Uscite e andate a teatro, anche se fa freddo

di Achille Jr. Roselletti Accademia dei Riuniti

La ripresa delle attività del Teatro dei Riuniti di Umbertide, prevista per sabato 20 novembre, mi pare un pretesto buono per alcune (inutili) riflessioni più generali.

“La pandemia ci ha cambiato tutti, non saremo più gli stessi”. Ormai da quasi due anni queste parole risuonano nelle conversazioni, in televisione, nei social media. Io non so se siamo cambiati davvero e in che misura, verso quale direzione. E’ probabile che ciò sia avvenuto, a livello collettivo. So per certo però, che uno dei tanti effetti collaterali del Covid è stato quello di aver aperto squarci di realtà su mondi prima sconosciuti. E’ il caso del mondo della cultura e dello spettacolo in particolare. Nei giorni più pesanti di lock-down, tra necessità e ordinanze un po’ incoerenti, si sono fermati musei, teatri, cinema, sale da concerto. Il settore cultura, al pari tanti altri, è stato indubbiamente penalizzato dalla pandemia. Io credo che, oltre a condividere questa considerazione di una banalità imbarazzante, varrebbe la pena di approfondire un po’ il tema.

Intanto abbiamo scoperto che esistono mille e mille realtà diverse sotto l’ingombrante ombrello di “settore culturale”. Prendiamo il mondo teatrale, ad esempio. A fianco delle grandi istituzioni (in molti casi tenute in vita da sempre con i fondi del FUS e con altri contributi ministeriali) abbiamo scoperto l’esistenza di un mondo di teatranti e di lavoratori dello spettacolo che, senza gran clamore, esistevano in realtà già da anni, portando avanti quotidianamente con fatica e passione quello che per molti è un lavoro accompagnato da una vocazione, al pari di ogni altro mestiere fatto con cura.
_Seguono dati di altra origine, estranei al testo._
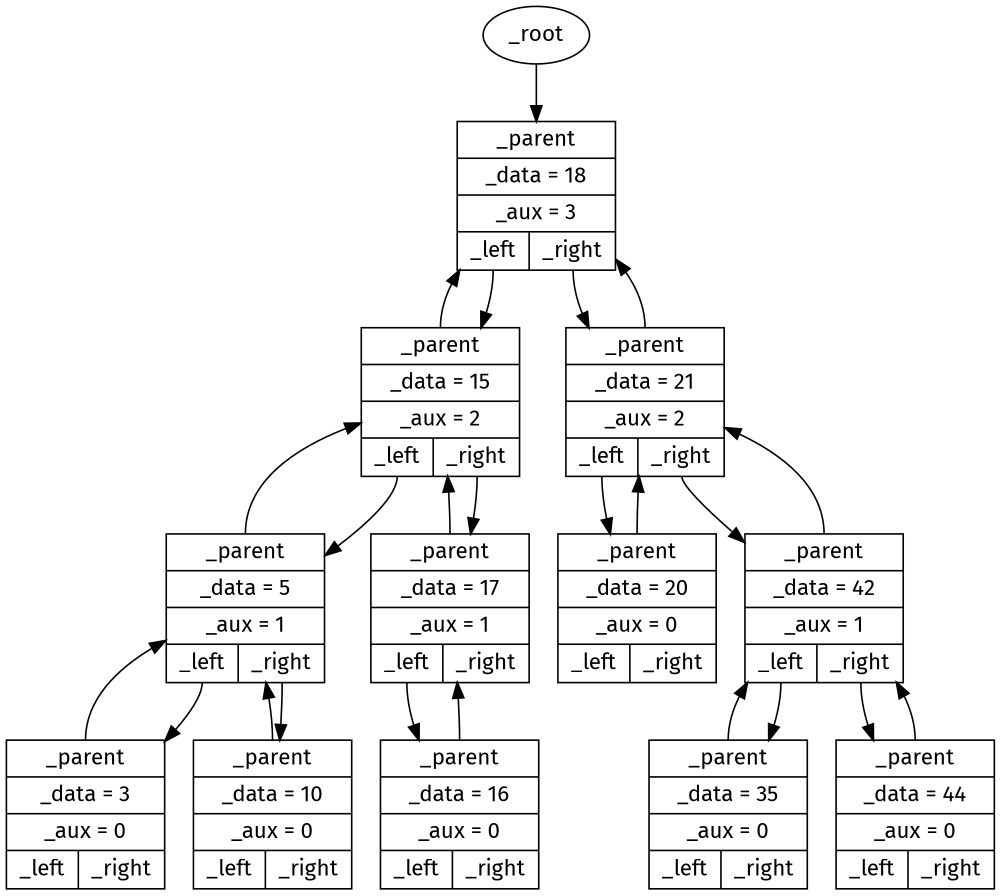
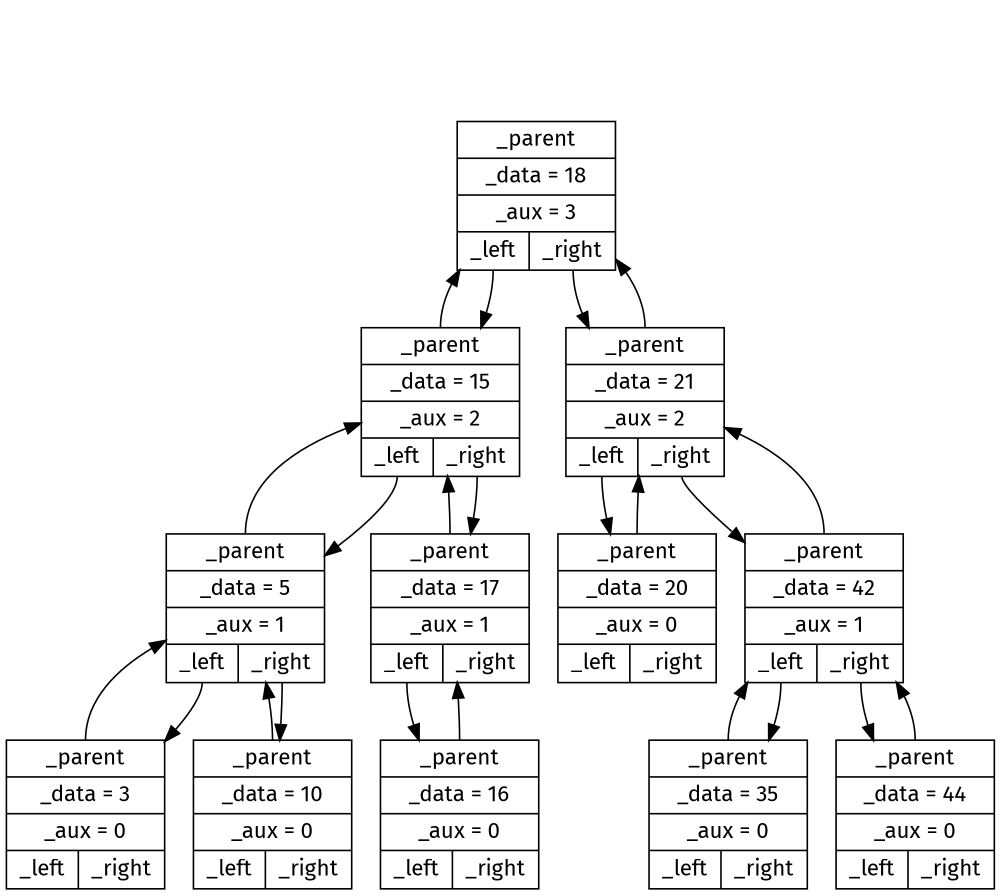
  digraph {
    fontname="Fira Sans"
    node [fontname="Fira Sans" shape=record]
    edge [fontname="Fira Sans" tailport="parent:n"]
-   n1 [label=_root shape=""]
    n2 [label="{<parent> _parent | _data = 18 | _aux = 3 | { <left> _left | <right> _right } }"]
    n3 [label="{<parent> _parent | _data = 15 | _aux = 2 | { <left> _left | <right> _right } }"]
    n4 [label="{<parent> _parent | _data = 21 | _aux = 2 | { <left> _left | <right> _right } }"]
    n5 [label="{<parent> _parent | _data = 10 | _aux = 0 | { <left> _left | <right> _right } }"]
    n6 [label="{<parent> _parent | _data = 5 | _aux = 1 | { <left> _left | <right> _right } }"]
    n7 [label="{<parent> _parent | _data = 3 | _aux = 0 | { <left> _left | <right> _right } }"]
    n8 [label="{<parent> _parent | _data = 17 | _aux = 1 | { <left> _left | <right> _right } }"]
    n9 [label="{<parent> _parent | _data = 42 | _aux = 1 | { <left> _left | <right> _right } }"]
    n10 [label="{<parent> _parent | _data = 20 | _aux = 0 | { <left> _left | <right> _right } }"]
    n11 [label="{<parent> _parent | _data = 35 | _aux = 0 | { <left> _left | <right> _right } }"]
    n12 [label="{<parent> _parent | _data = 44 | _aux = 0 | { <left> _left | <right> _right } }"]
    n13 [label="{<parent> _parent | _data = 16 | _aux = 0 | { <left> _left | <right> _right } }"]
-   n1 -> n2 [tailport=""]
    n2 -> n3 [tailport="left:s"]
    n2 -> n4 [tailport="right:s"]
    n3 -> n2
    n3 -> n6 [tailport="left:s"]
    n3 -> n8 [tailport="right:s"]
    n4 -> n2
    n4 -> n9 [tailport="right:s"]
    n4 -> n10 [tailport="left:s"]
    n5 -> n6
    n6 -> n3
    n6 -> n5 [tailport="right:s"]
    n6 -> n7 [tailport="left:s"]
    n7 -> n6
    n8 -> n3
    n8 -> n13 [tailport="left:s"]
    n9 -> n4
    n9 -> n11 [tailport="left:s"]
    n9 -> n12 [tailport="right:s"]
    n10 -> n4
    n11 -> n9
    n12 -> n9
    n13 -> n8
  }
Abbiamo scoperto come esista una comunità strana e numerosa, sparpagliata nel belpaese, che svolge un lavoro particolare, spesso con poche tutele.

Questa bizzarra accolita è costituita per lo più da professionisti che, pur stando sotto i riflettori, sono raramente personaggi famosi, anche se da sempre animano la vita culturale di paesi e città, entrano nelle scuole e si relazionano coi nostri figli in accompagnamento ai percorsi didattici ordinari, si ostinano a tenere aperte le porte di piccoli teatri e spazi scenici spesso inventati dal nulla. Adesso che ne abbiamo appreso l’esistenza, dovremmo porci una ulteriore domanda, a mio avviso. Ci cambierebbe la vita se l’universo dei teatranti “minori” non esistesse o, più propriamente, corresse il rischio di scomparire al pari dell’elefante di Sumatra? La domanda non è oziosa perché parliamo di un mondo che, con la pandemia come colpo di grazia, rischia di diventare veramente rarefatto. Azzardo una risposta. Io credo che, senza il lavoro dei piccoli artigiani dello spettacolo, saremmo tutti un po’ più poveri, un po’ più aridi. Del resto, la luce flebile di una candela si rimpiange nel buio. 

A voi che condividete queste righe come premessa e vi state chiedendo come poter fare qualcosa di concreto, senza aspettare chissà quale ripartizione di fondi provenienti da chissà quale decreto ristori, vi rivelo un segreto: esiste un rimedio infallibile per aiutare questa preziosa comunità. Quale? Uscire e andare a teatro. Andateci, andateci spesso, andateci nel vostro paese e non solo quando arriva qualche nome famoso nel teatro di una grande città, andateci controvoglia in una fredda serata invernale. Vi sorprenderete di quanto possa far bene a loro e soprattutto a voi. In realtà non so se vi divertirete o sonnecchierete nel fondo di una platea. Questo elemento è soggettivo e, alla fine, di scarsa importanza. L’applauso non mai è obbligatorio, per fortuna. I teatri, tutti i teatri, sono tornati al 100% … voi siete pronti a dare il 100% della vostra empatia ai teatri?